§ AVAILABLE RECORDS:
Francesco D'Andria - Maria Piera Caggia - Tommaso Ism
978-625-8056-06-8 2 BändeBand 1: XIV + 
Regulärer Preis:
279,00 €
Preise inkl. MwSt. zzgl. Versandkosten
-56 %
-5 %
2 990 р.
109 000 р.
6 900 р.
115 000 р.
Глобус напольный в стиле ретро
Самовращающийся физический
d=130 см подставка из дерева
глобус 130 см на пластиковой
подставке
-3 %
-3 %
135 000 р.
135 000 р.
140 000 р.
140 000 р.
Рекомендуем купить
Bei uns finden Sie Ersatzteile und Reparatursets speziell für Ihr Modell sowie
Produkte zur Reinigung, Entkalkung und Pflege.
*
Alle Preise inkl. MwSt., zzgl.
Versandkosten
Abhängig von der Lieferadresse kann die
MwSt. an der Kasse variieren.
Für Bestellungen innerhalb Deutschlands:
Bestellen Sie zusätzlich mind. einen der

--

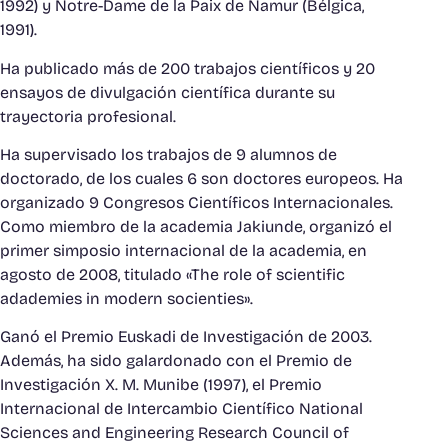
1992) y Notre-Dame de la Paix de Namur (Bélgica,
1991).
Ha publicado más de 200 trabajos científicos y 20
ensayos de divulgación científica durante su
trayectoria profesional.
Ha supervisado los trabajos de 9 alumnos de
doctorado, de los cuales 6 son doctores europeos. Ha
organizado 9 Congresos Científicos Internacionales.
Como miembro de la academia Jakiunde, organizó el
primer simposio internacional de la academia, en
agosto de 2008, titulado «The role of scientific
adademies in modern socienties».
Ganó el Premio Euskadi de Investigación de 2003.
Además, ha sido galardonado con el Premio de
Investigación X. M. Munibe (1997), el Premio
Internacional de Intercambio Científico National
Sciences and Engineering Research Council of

§ WORK INSTRUCTION:
What lines in the data above carry "Investigación"? Return them all.

§ SOLUTION FOR THIS EXERCISE:
Ganó el Premio Euskadi de Investigación de 2003.
Investigación X. M. Munibe (1997), el Premio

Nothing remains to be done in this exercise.